Mariola separó al instante su mano de la de Joaquín. Se quedó helada de repente, mucho más que cuando había estado minutos antes parada en la puerta del hospital buscando con la mirada a su nuevo amigo.

-        ¿Tu hijo? –preguntó extrañada-.
-        Sí, Diego es mi hijo. ¿No te ha hablado nunca de mí?

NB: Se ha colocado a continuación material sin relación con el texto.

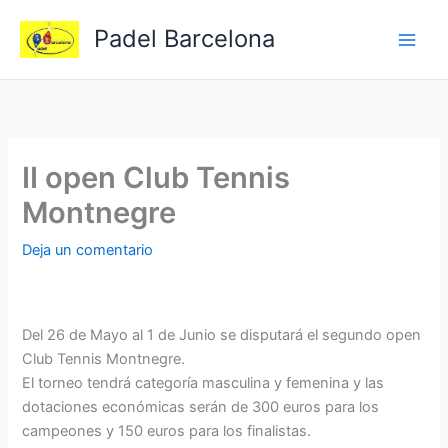
Ir
Padel Barcelona
al
contenido
II open Club Tennis
Montnegre
Deja un comentario
Del 26 de Mayo al 1 de Junio se disputará el segundo open
Club Tennis Montnegre.
El torneo tendrá categoría masculina y femenina y las
dotaciones económicas serán de 300 euros para los
campeones y 150 euros para los finalistas.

-        Sí, me dijo que su padre era un ser mágico pero que no podía ayudarle porque trabajaba con los pensamientos de las personas, para que les funcionasen mejor. Yo pensé que sería psicólogo o algún tipo de gurú excéntrico…
-        ¿Decepcionada?
-        No, realmente sorprendida… Yo pensé que esto era una cita, y tú tienes un hijo, y… -se dio cuenta de lo absurda que tenía que estar resultando. Se irguió sobre la silla, y replicó-. ¿Entonces qué quieres de mí?
-        Conocerte.
-        ¿Y por qué quieres conocerme? Yo te voy a decir a quien conozco: a Diego, que tiene 10 años y padece leucemia. Su cumpleaños fue hace menos de un mes, y lo celebramos por todo lo alto, pero tú no estuviste allí, así que no puedes saberlo. También conozco a Paloma, su madre, que aún lleva una alianza en la mano derecha, y que pasa las horas junto a su hijo, vuestro hijo, tratando de recordar cada sonrisa, cada gesto, cada mirada, consciente de que ya no le queda mucho tiempo. Conozco a Nicolás y Marta, sus abuelos maternos, que van cada día a las cinco en punto a visitarle y le llevan tabletas de chocolate a escondidas que él se come cuando cree que nadie le está observando. Y conozco también a Enrique, su abuelo paterno, viudo desde hace años, tu padre, que va los jueves cuando sale de trabajar, y le lleva antiguos cómics de héroes, que luego me presta para que se los lea en voz alta a todos los niños. La comida favorita de Diego son los macarrones con tomate de su abuela, y siempre dice que el domingo siguiente irá a comer a su casa porque se lo ha prometido, pero ese día nunca llega porque siempre está enfermo en la cama. A Diego le encanta Tintín, y sueña con convertirse en periodista como él. A veces se enfada, y le pregunta a su madre que por qué no puede ser belga, como Tintín. Y cuando le preguntas que de dónde es, te responde que nació en Madrid, pero que de mayor será belga –el tono de Mariola sonaba demasiado duro, y sintió que los ojos le ardían de impotencia, con millones de lágrimas amenazando con salir despedidas, casi incontrolables-.
-        ¿Por qué eres tan dura? Comprendo que me juzgues, pero si apenas me dieses la oportunidad de explicarte que…
-        ¿Por qué crees que debes darme explicaciones? – le interrumpió-. Yo no sé nada de ti, ni tú de mí. Lo que hagas con tu vida no me importa, ni tampoco me afecta –en ese momento se dio cuenta de lo contradictorio que estaba sonando su discurso. Realmente no merecía la pena mostrarse así de indignada con un hombre que estaba casado, que tenía al menos un hijo reconocido, y que andaba por ahí pidiendo citas a otras mujeres, conquistándolas con su sonrisa encantadora. Le miró fijamente y vio lo que se parecía Diego a ese hombre, los mismos ojos azules, la misma expresión, y la misma mirada cautivadora. Se levantó muy despacio, dedicándole el mayor de sus desprecios, se puso el abrigo con un gesto rotundo, y salió del restaurante sin mediar palabra, sintiéndose la mayor idiota del planeta. Cogió un taxi, le indicó al conductor la dirección, y cuando hubo llegado a su destino, metió la llave en la cerradura, entró en casa, y empezó a desnudarse.